As a company who has been doing manufacturing ERP implementations and has been evangelizing lean manufacturing principles for a long time, we believe in lean principles, and believe they can be applied to industries outside of manufacturing.
People ask us, “Is there ever a time when lean manufacturing is not worth the effort?” The answer is yes.
1. When you just want to cut costs. Yes, lean is about eliminating waste, but the primary directive of lean is to increase the value to the customer. Lean is more about increasing the top line (increasing sales) than decreasing the bottom line (cutting cost). If you use lean as a headcount reduction tool, you may lose loyal, valuable employees in the process. If you instead assign those employees more meaningful work, you can bet customers will pay you more. You will either have more capacity to produce more of the same product at the lowered cost basis – or you will be able to increase your prices due to the added value.

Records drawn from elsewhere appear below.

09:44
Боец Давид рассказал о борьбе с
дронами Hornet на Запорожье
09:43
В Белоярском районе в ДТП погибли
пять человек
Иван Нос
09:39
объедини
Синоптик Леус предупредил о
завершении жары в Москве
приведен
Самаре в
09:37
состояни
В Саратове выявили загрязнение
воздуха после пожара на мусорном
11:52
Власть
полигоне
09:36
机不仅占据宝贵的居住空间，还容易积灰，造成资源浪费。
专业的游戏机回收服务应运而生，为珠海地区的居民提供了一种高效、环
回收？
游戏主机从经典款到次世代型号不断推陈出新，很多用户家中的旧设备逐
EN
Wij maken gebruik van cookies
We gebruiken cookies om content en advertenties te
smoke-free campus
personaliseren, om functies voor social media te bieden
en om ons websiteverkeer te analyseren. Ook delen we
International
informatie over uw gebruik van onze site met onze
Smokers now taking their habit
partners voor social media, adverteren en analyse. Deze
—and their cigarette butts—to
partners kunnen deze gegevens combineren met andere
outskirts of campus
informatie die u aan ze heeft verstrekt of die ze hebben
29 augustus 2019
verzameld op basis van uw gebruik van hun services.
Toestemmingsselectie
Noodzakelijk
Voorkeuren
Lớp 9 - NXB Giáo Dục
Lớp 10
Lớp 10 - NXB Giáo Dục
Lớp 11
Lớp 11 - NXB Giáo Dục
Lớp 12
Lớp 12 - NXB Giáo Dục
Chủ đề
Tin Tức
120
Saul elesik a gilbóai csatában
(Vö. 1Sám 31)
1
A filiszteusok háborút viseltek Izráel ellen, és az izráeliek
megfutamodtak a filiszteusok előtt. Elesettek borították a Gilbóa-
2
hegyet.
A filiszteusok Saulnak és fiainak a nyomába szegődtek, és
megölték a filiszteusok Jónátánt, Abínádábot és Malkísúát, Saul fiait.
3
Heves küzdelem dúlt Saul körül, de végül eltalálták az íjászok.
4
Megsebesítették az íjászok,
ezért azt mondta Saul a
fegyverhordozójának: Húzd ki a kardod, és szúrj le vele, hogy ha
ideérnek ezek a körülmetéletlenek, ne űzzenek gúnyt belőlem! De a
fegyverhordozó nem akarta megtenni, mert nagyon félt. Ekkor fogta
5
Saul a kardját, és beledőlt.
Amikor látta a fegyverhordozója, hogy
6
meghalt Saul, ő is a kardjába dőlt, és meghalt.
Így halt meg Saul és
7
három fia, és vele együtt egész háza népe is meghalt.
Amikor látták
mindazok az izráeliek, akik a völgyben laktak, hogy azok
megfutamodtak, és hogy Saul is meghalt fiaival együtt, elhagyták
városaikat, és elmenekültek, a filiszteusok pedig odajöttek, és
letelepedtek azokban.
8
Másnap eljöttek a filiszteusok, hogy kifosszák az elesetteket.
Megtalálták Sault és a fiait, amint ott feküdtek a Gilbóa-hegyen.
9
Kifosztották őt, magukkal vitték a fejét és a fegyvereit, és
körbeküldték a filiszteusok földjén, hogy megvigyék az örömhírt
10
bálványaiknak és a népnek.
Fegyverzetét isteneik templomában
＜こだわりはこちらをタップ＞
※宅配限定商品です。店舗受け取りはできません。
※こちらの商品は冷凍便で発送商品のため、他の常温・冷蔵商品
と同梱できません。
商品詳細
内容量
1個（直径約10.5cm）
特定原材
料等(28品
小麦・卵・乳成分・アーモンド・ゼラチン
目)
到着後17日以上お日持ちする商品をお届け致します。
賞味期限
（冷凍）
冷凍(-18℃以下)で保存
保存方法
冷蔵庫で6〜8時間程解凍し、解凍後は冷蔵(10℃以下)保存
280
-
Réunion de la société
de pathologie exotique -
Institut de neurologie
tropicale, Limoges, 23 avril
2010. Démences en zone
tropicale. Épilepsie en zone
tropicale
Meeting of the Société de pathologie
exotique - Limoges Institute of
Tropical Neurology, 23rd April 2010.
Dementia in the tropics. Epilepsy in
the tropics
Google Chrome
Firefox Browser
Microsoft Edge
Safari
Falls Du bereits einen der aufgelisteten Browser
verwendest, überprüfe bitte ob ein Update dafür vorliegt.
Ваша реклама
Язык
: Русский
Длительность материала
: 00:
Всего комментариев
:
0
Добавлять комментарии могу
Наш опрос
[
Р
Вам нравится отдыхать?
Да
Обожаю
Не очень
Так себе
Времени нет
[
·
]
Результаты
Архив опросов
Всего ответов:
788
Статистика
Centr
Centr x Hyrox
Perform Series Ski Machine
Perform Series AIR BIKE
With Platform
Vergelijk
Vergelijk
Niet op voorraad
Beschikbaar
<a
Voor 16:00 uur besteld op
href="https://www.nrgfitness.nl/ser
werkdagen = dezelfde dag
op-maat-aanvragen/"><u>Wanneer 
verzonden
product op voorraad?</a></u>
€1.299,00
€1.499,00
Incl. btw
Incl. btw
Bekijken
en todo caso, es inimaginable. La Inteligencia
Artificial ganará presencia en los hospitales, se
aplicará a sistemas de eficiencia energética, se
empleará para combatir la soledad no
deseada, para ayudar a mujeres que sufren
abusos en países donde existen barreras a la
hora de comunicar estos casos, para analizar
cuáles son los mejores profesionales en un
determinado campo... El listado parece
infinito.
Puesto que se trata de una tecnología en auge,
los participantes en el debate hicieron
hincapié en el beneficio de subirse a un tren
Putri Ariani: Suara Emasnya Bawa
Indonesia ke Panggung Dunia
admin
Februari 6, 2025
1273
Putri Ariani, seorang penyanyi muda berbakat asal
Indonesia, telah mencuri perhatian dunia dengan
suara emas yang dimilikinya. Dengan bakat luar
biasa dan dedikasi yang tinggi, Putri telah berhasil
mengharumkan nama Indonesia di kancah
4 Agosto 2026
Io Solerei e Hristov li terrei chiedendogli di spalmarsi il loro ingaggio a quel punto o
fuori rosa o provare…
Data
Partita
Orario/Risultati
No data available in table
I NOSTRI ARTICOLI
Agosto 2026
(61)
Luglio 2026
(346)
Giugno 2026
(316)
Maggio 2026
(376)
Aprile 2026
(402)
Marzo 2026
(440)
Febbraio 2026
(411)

2. When you don’t have executive buy-in. Lean manufacturing is more than a process, it is a philosophy, a way of operating a business. Lean is about adding customer value through every touchpoint across all business processes and departments. If only one department is embracing lean and cannot get leadership on board, the results will be minimal. For example, if you build more value into every product, but accounting and sales don’t increase the price, your effort has been wasted.
3. When every job is a custom job, with dynamic changes. Lean depends on having a stable business process that can be improved over time. If every job is different, and it changes as you get into the project, you’re not ready or right for lean. Start by focusing on process improvements and creating standardization.